WHAT THE EXERCISE ASKS » All entries are to be returned verbatim.

(LISTED ENTRIES Opens)

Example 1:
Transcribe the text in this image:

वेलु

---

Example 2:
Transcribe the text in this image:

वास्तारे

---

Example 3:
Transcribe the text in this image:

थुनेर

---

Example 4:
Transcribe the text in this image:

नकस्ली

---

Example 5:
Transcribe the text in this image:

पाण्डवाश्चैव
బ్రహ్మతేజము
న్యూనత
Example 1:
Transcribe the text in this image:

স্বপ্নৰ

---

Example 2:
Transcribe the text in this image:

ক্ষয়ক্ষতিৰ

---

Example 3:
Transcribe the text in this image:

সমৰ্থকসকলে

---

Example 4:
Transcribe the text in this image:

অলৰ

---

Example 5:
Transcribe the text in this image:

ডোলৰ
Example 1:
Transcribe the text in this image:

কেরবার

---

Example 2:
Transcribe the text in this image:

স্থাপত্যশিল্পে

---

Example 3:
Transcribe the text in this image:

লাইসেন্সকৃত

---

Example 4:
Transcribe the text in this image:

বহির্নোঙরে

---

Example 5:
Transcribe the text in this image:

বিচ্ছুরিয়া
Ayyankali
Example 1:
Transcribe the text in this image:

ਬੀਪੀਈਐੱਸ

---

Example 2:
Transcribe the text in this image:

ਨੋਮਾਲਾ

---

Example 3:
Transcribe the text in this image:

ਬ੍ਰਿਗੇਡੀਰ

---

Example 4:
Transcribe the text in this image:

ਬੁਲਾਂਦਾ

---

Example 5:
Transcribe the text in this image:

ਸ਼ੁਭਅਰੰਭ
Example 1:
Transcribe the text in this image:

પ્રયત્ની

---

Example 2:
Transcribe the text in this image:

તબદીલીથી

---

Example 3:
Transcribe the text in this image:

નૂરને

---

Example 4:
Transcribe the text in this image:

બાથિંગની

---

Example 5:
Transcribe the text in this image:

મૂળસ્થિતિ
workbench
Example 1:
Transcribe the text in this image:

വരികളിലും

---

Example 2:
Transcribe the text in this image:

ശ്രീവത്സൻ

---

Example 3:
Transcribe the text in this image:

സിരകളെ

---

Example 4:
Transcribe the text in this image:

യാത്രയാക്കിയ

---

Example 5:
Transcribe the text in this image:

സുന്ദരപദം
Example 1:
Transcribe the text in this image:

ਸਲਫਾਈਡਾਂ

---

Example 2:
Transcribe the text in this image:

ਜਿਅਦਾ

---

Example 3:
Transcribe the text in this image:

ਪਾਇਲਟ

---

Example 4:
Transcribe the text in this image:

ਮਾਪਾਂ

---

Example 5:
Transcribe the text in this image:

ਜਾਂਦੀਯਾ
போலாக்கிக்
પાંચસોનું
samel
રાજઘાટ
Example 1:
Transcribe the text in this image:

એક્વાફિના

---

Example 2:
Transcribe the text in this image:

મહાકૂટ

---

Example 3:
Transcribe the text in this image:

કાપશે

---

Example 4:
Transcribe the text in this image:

(LISTED ENTRIES Closes)

SOLUTION TO THIS TASK »
Example 1:
Transcribe the text in this image:

वेलु

---

Example 2:
Transcribe the text in this image:

वास्तारे

---

Example 3:
Transcribe the text in this image:

थुनेर

---

Example 4:
Transcribe the text in this image:

नकस्ली

---

Example 5:
Transcribe the text in this image:

पाण्डवाश्चैव
బ్రహ్మతేజము
న్యూనత
Example 1:
Transcribe the text in this image:

স্বপ্নৰ

---

Example 2:
Transcribe the text in this image:

ক্ষয়ক্ষতিৰ

---

Example 3:
Transcribe the text in this image:

সমৰ্থকসকলে

---

Example 4:
Transcribe the text in this image:

অলৰ

---

Example 5:
Transcribe the text in this image:

ডোলৰ
Example 1:
Transcribe the text in this image:

কেরবার

---

Example 2:
Transcribe the text in this image:

স্থাপত্যশিল্পে

---

Example 3:
Transcribe the text in this image:

লাইসেন্সকৃত

---

Example 4:
Transcribe the text in this image:

বহির্নোঙরে

---

Example 5:
Transcribe the text in this image:

বিচ্ছুরিয়া
Ayyankali
Example 1:
Transcribe the text in this image:

ਬੀਪੀਈਐੱਸ

---

Example 2:
Transcribe the text in this image:

ਨੋਮਾਲਾ

---

Example 3:
Transcribe the text in this image:

ਬ੍ਰਿਗੇਡੀਰ

---

Example 4:
Transcribe the text in this image:

ਬੁਲਾਂਦਾ

---

Example 5:
Transcribe the text in this image:

ਸ਼ੁਭਅਰੰਭ
Example 1:
Transcribe the text in this image:

પ્રયત્ની

---

Example 2:
Transcribe the text in this image:

તબદીલીથી

---

Example 3:
Transcribe the text in this image:

નૂરને

---

Example 4:
Transcribe the text in this image:

બાથિંગની

---

Example 5:
Transcribe the text in this image:

મૂળસ્થિતિ
workbench
Example 1:
Transcribe the text in this image:

വരികളിലും

---

Example 2:
Transcribe the text in this image:

ശ്രീവത്സൻ

---

Example 3:
Transcribe the text in this image:

സിരകളെ

---

Example 4:
Transcribe the text in this image:

യാത്രയാക്കിയ

---

Example 5:
Transcribe the text in this image:

സുന്ദരപദം
Example 1:
Transcribe the text in this image:

ਸਲਫਾਈਡਾਂ

---

Example 2:
Transcribe the text in this image:

ਜਿਅਦਾ

---

Example 3:
Transcribe the text in this image:

ਪਾਇਲਟ

---

Example 4:
Transcribe the text in this image:

ਮਾਪਾਂ

---

Example 5:
Transcribe the text in this image:

ਜਾਂਦੀਯਾ
போலாக்கிக்
પાંચસોનું
samel
રાજઘાટ
Example 1:
Transcribe the text in this image:

એક્વાફિના

---

Example 2:
Transcribe the text in this image:

મહાકૂટ

---

Example 3:
Transcribe the text in this image:

કાપશે

---

Example 4:
Transcribe the text in this image:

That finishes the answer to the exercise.